Uzun zamandır yazmak için not defterimi açmıyordum. Not defteri dediğime de bakmayın siz, Evernote denen güzelimsi zımbırtıya yazıyorum artık. Eskiden küçük not defterleri alır karınca yazısıyla yazardım. İsterdim ki o defter hiç dolmasın. O defterler hiç dolmadı ama anlatsam çok da uzun sürecek bir şey. Zaten böyle bir girişi planlamamışken not defterinden başlamak biraz saçma geldi. Yeniden.

14 Şubat akşamından herkese selamlar. Böyle bir yazı yazmayalı uzun zaman olmuştu. Aslında uzun zamandır hiçbir şey yazmıyordum ama anahtar kelime, bağlantılama, optimizasyon derdi olmadan ilk defa bir yazı yazıyorum. Blog dünyasına hızlı bir giriş yapmıştım. Yaptığım işi seviyordum. Bu son iki cümleyi yazınca neden notlarımın düşük olduğunu anladım. Moralim bozuldu yine, akşam akşam. Bu aralar hep düşük seviye moral ile yaşıyorum. Bittim artık. Duyan var mı? Bittim!

Kafamın içinde susturamadığım çığlıkların dansı var. Düşünmekten yapamadığımı fark ediyorum. Hani derler ya, bir işe başlamadan önce iyi düşün diye, işte ben düşünme işini çok fazla abartıyorum sanırım. Yeni mottom: kervan yolda düzülür. Bu yazıyı yazmak için de düşündüm epey. Kafamda birçok şey yazıp sildim. Not defterini açıp yazmaya başlayınca çok farklı şeyler çıkar oldu. Yine de ben şablona sadık kalayım. Başlık başlık devam etsem daha iyi olacak. Çünkü kafamda bir dolu tilki var ve anlık olarak hangisini en çok beslersem o yazıya dökülüyor. Belki başlık bir sınır olur öteki düşünceler için.

Neden Yazmadım?

Hayatın bir akışı var. Ve maalesef inişli çıkışlı bir akıştan bahsediyorum. Belki de hayatın tadı akışında gizlidir. Her neyse. Gerçekten yazmayalı o kadar zaman oldu ki blogdan da haberim yok. En son orada duruyordu ama son içeriği ne zaman yayınladığımı hatırlayamıyorum bile.
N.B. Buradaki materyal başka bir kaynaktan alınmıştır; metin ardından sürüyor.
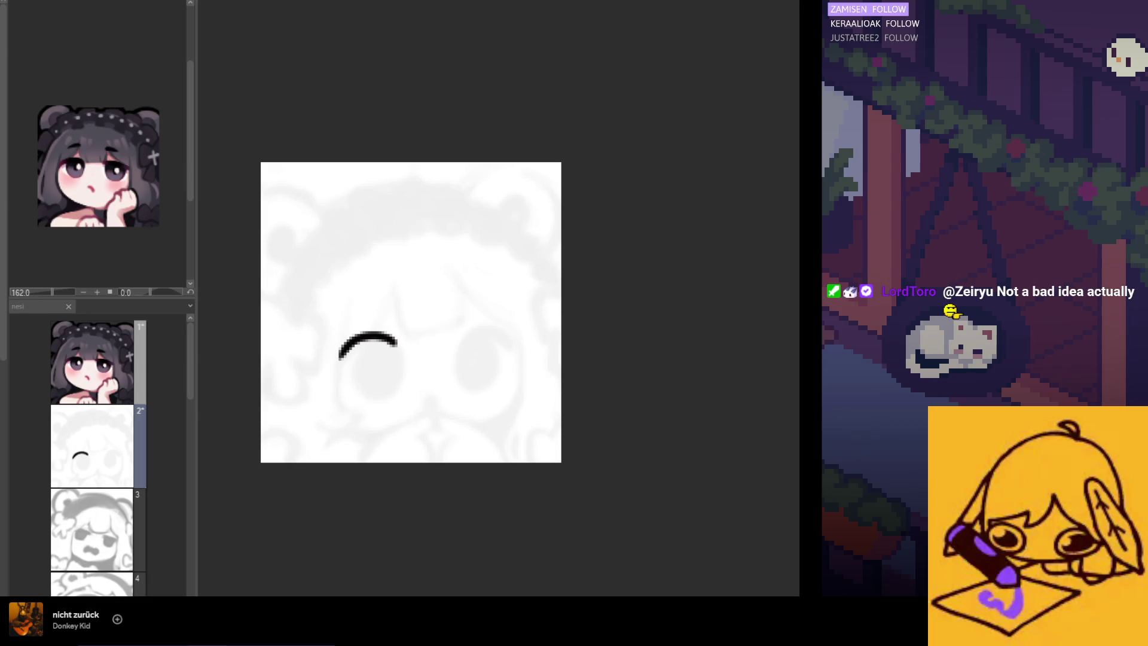
key("ctrl+z")
mouse_move(399, 350)
left_mouse_down()
mouse_move(365, 349)
mouse_move(385, 380)
left_mouse_up()
key("ctrl+z")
En son bahar dönemindeki sınavlara çalışıyordum. Bu sebeple yazmaya ara vermiştim. Sonra o sınavlar bitti. Başka bir sınav çıktı. Yazacağım konuları maddeler halinde yazmıştım Temmuz ayında. Hatta o kağıdı dün yırttım. O kağıtta yer alan hiçbir şeyi yazmamışım. Gerçekten planlama konusunda berbatım. Neyseki Ağustos ayındaki sınavdan sonra bir iki yazı yazdım sanırım.

Ahh! Merak edip siteye baktım ve Mayıs ayından sonra sadece 4 yazı yayınladığımı gördüm. Hiç iyi değilim şuan. Neden böyle yapıyorum anlam veremiyorum. Oysaki blog için çok fazla hedefim vardı. O dönem günlük en yüksek ziyaretçi sayısına da ulaşmıştım. Tam 799 kişi bir günde sitemi ziyaret etmişti. Şu an çok kötü oldum. Yazmaya devam etseydim ben o sayıyı birkaç bine çekmiştim çoktan. Şu an mı? Yazmadığım için çok düştü tabii. Günlük 300-500 tekil ziyaretçi aralığım var. Blog için yeni bir başlıkla devam edeyim.

Ne Olacak Blog İşi?

Bir şey olacağı yok efendim. Ben bu tembellikle burnumu kaşıyamam artık. Bilmiyorsunuz ama şu anda 3 alan adının sahibiyim. Histasyon sadece bunlardan biri. Diğerlerini de 6-9 ay önce almama rağmen boş bıraktım. Şu anda ikisinde de İngilizce yazılar var. Biri için 5 tane yazı yazmıştım ama ona Mayıs’ta yazmıştım hepsini sanırım. Sonra bıraktım. Diğerini de doğum günümde almış olabilirim. Önce bir Türkçe yazı yayınladım. Sonra o yazıyı buraya taşıdım ve onun yerine İngilizce bir yazı yayınladım. O da öyle duruyor.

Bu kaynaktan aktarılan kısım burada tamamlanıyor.